## Enregistrements fournis
□ □ □ □ □ □ □

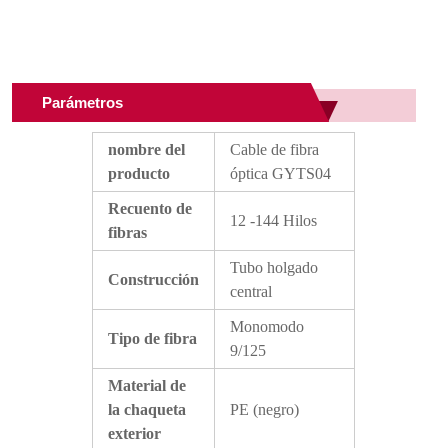
protección contra la humedad y durabilidad para
entornos exteriores y subterráneos hostiles.
Aplicaciones
Parámetros
Subterráneo, aéreo y ducto
nombre del
Cable de fibra
producto
óptica GYTS04
Recuento de
12 -144 Hilos
fibras
Tubo holgado
Construcción
central
Monomodo
Tipo de fibra
9/125
Material de
la chaqueta
PE (negro)
exterior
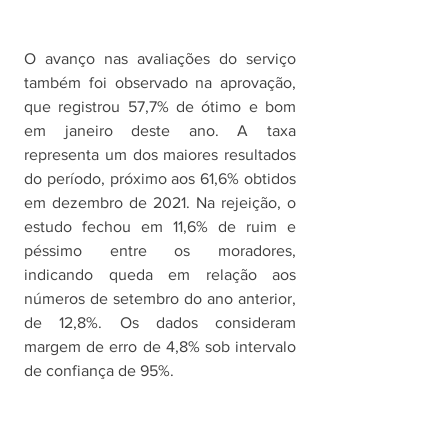
O avanço nas avaliações do serviço 
também foi observado na aprovação, 
que registrou 57,7% de ótimo e bom 
em janeiro deste ano. A taxa 
representa um dos maiores resultados 
do período, próximo aos 61,6% obtidos 
em dezembro de 2021. Na rejeição, o 
estudo fechou em 11,6% de ruim e 
péssimo entre os moradores, 
indicando queda em relação aos 
números de setembro do ano anterior, 
de 12,8%. Os dados consideram 
margem de erro de 4,8% sob intervalo 
de confiança de 95%. 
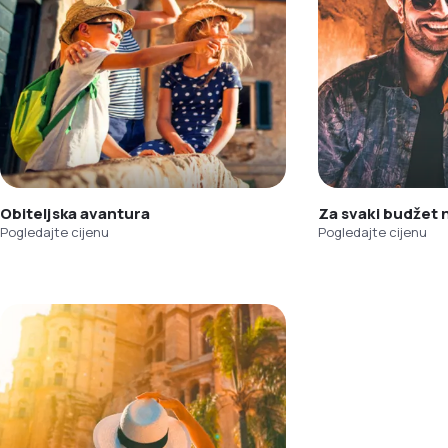
Obiteljska avantura
Za svaki budžet
Pogledajte cijenu
Pogledajte cijenu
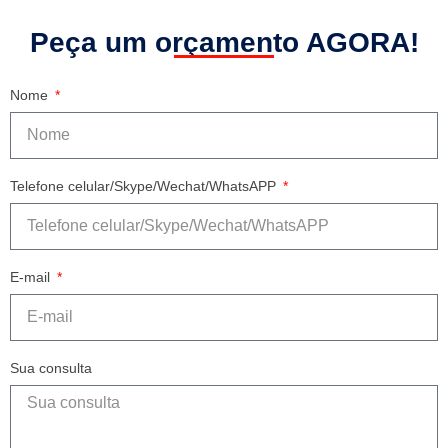
Peça um orçamento AGORA!
Nome
Telefone celular/Skype/Wechat/WhatsAPP
E-mail
Sua consulta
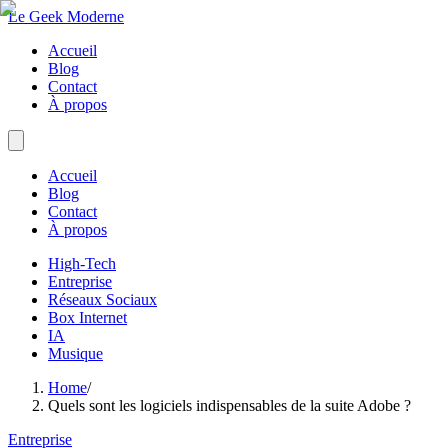
Le Geek Moderne
Accueil
Blog
Contact
À propos
Accueil
Blog
Contact
À propos
High-Tech
Entreprise
Réseaux Sociaux
Box Internet
IA
Musique
Home
/
Quels sont les logiciels indispensables de la suite Adobe ?
Entreprise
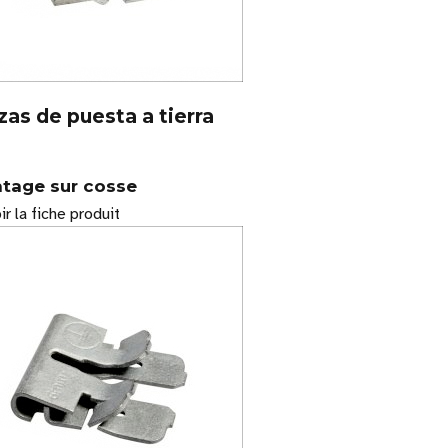
zas de puesta a tierra
tage sur cosse
ir la fiche produit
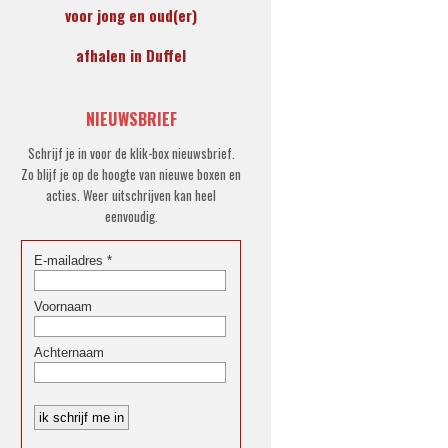
voor jong en oud(er)
afhalen in Duffel
NIEUWSBRIEF
Schrijf je in voor de klik-box nieuwsbrief.
Zo blijf je op de hoogte van nieuwe boxen en
acties. Weer uitschrijven kan heel
eenvoudig.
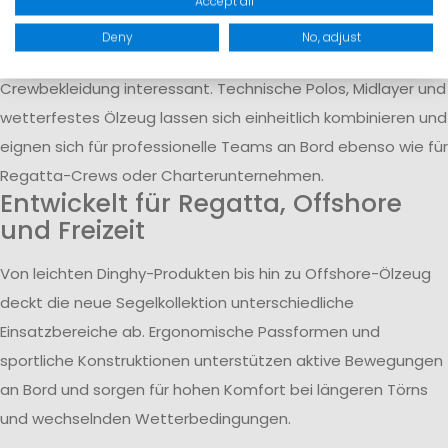
Accept all
Die klaren Schnitte und technischen Designs machen die
Deny
No, adjust
Kollektion auch für den Einsatz als Yacht- und
Crewbekleidung interessant. Technische Polos, Midlayer und
wetterfestes Ölzeug lassen sich einheitlich kombinieren und
eignen sich für professionelle Teams an Bord ebenso wie für
Regatta-Crews oder Charterunternehmen.
Entwickelt für Regatta, Offshore
und Freizeit
Von leichten Dinghy-Produkten bis hin zu Offshore-Ölzeug
deckt die neue Segelkollektion unterschiedliche
Einsatzbereiche ab. Ergonomische Passformen und
sportliche Konstruktionen unterstützen aktive Bewegungen
an Bord und sorgen für hohen Komfort bei längeren Törns
und wechselnden Wetterbedingungen.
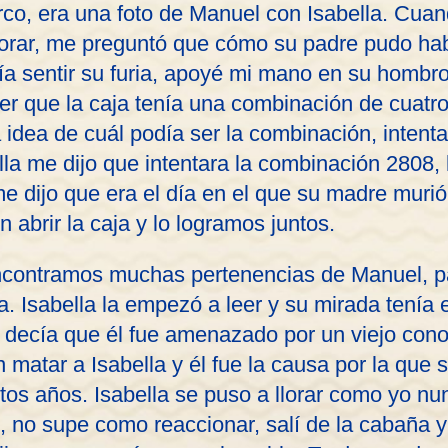
o, era una foto de Manuel con Isabella. Cuand
lorar, me preguntó que cómo su padre pudo h
ía sentir su furia, apoyé mi mano en su hombr
er que la caja tenía una combinación de cuatro
na idea de cuál podía ser la combinación, inten
lla me dijo que intentara la combinación 2808,
 dijo que era el día en el que su madre murió.
 abrir la caja y lo logramos juntos.
encontramos muchas pertenencias de Manuel, pa
. Isabella la empezó a leer y su mirada tenía 
a decía que él fue amenazado por un viejo cono
matar a Isabella y él fue la causa por la que
ntos años. Isabella se puso a llorar como yo nu
, no supe como reaccionar, salí de la cabaña y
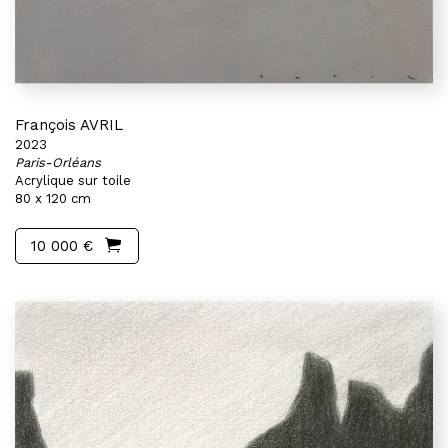
François AVRIL
2023
Paris-Orléans
Acrylique sur toile
80 x 120 cm
10 000 €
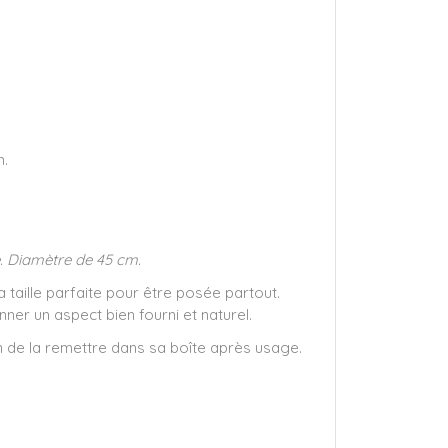
n.
e. Diamètre de 45 cm.
 taille parfaite pour être posée partout.
ner un aspect bien fourni et naturel.
in de la remettre dans sa boîte après usage.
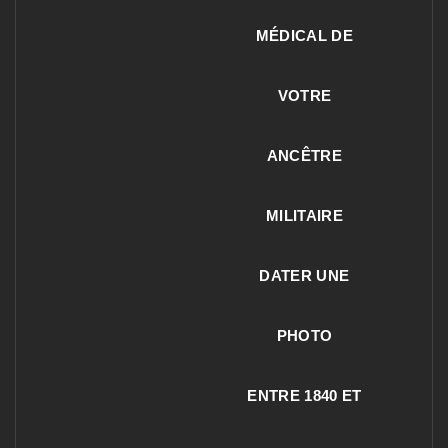
MÉDICAL DE
VOTRE
ANCÊTRE
MILITAIRE
DATER UNE
PHOTO
ENTRE 1840 ET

□ □ □ □ □ □ □

## Énoncé du problème
Reproduisez à l'identique toutes les lignes de texte des enregistrements ci-dessus, sans reprendre les images.

## Solution proposée
protección contra la humedad y durabilidad para
entornos exteriores y subterráneos hostiles.
Aplicaciones
Parámetros
Subterráneo, aéreo y ducto
nombre del
Cable de fibra
producto
óptica GYTS04
Recuento de
12 -144 Hilos
fibras
Tubo holgado
Construcción
central
Monomodo
Tipo de fibra
9/125
Material de
la chaqueta
PE (negro)
exterior
O avanço nas avaliações do serviço 
também foi observado na aprovação, 
que registrou 57,7% de ótimo e bom 
em janeiro deste ano. A taxa 
representa um dos maiores resultados 
do período, próximo aos 61,6% obtidos 
em dezembro de 2021. Na rejeição, o 
estudo fechou em 11,6% de ruim e 
péssimo entre os moradores, 
indicando queda em relação aos 
números de setembro do ano anterior, 
de 12,8%. Os dados consideram 
margem de erro de 4,8% sob intervalo 
de confiança de 95%. 
Obiteljska avantura
Za svaki budžet
Pogledajte cijenu
Pogledajte cijenu
Peça um orçamento AGORA!
Nome
Telefone celular/Skype/Wechat/WhatsAPP
E-mail
Sua consulta
Le Geek Moderne
Accueil
Blog
Contact
À propos
Accueil
Blog
Contact
À propos
High-Tech
Entreprise
Réseaux Sociaux
Box Internet
IA
Musique
Home
/
Quels sont les logiciels indispensables de la suite Adobe ?
Entreprise
zas de puesta a tierra
tage sur cosse
ir la fiche produit
voor jong en oud(er)
afhalen in Duffel
NIEUWSBRIEF
Schrijf je in voor de klik-box nieuwsbrief.
Zo blijf je op de hoogte van nieuwe boxen en
acties. Weer uitschrijven kan heel
eenvoudig.
Accept all
Die klaren Schnitte und technischen Designs machen die
Deny
No, adjust
Kollektion auch für den Einsatz als Yacht- und
Crewbekleidung interessant. Technische Polos, Midlayer und
wetterfestes Ölzeug lassen sich einheitlich kombinieren und
eignen sich für professionelle Teams an Bord ebenso wie für
Regatta-Crews oder Charterunternehmen.
Entwickelt für Regatta, Offshore
und Freizeit
Von leichten Dinghy-Produkten bis hin zu Offshore-Ölzeug
deckt die neue Segelkollektion unterschiedliche
Einsatzbereiche ab. Ergonomische Passformen und
sportliche Konstruktionen unterstützen aktive Bewegungen
an Bord und sorgen für hohen Komfort bei längeren Törns
und wechselnden Wetterbedingungen.
o, era una foto de Manuel con Isabella. Cuand
lorar, me preguntó que cómo su padre pudo h
ía sentir su furia, apoyé mi mano en su hombr
er que la caja tenía una combinación de cuatro
na idea de cuál podía ser la combinación, inten
lla me dijo que intentara la combinación 2808,
 dijo que era el día en el que su madre murió.
 abrir la caja y lo logramos juntos.
encontramos muchas pertenencias de Manuel, pa
. Isabella la empezó a leer y su mirada tenía 
a decía que él fue amenazado por un viejo cono
matar a Isabella y él fue la causa por la que
ntos años. Isabella se puso a llorar como yo nu
, no supe como reaccionar, salí de la cabaña y
François AVRIL
2023
Paris-Orléans
Acrylique sur toile
80 x 120 cm
10 000 €
n.
e. Diamètre de 45 cm.
 taille parfaite pour être posée partout.
ner un aspect bien fourni et naturel.
in de la remettre dans sa boîte après usage.
MÉDICAL DE
VOTRE
ANCÊTRE
MILITAIRE
DATER UNE
PHOTO
ENTRE 1840 ET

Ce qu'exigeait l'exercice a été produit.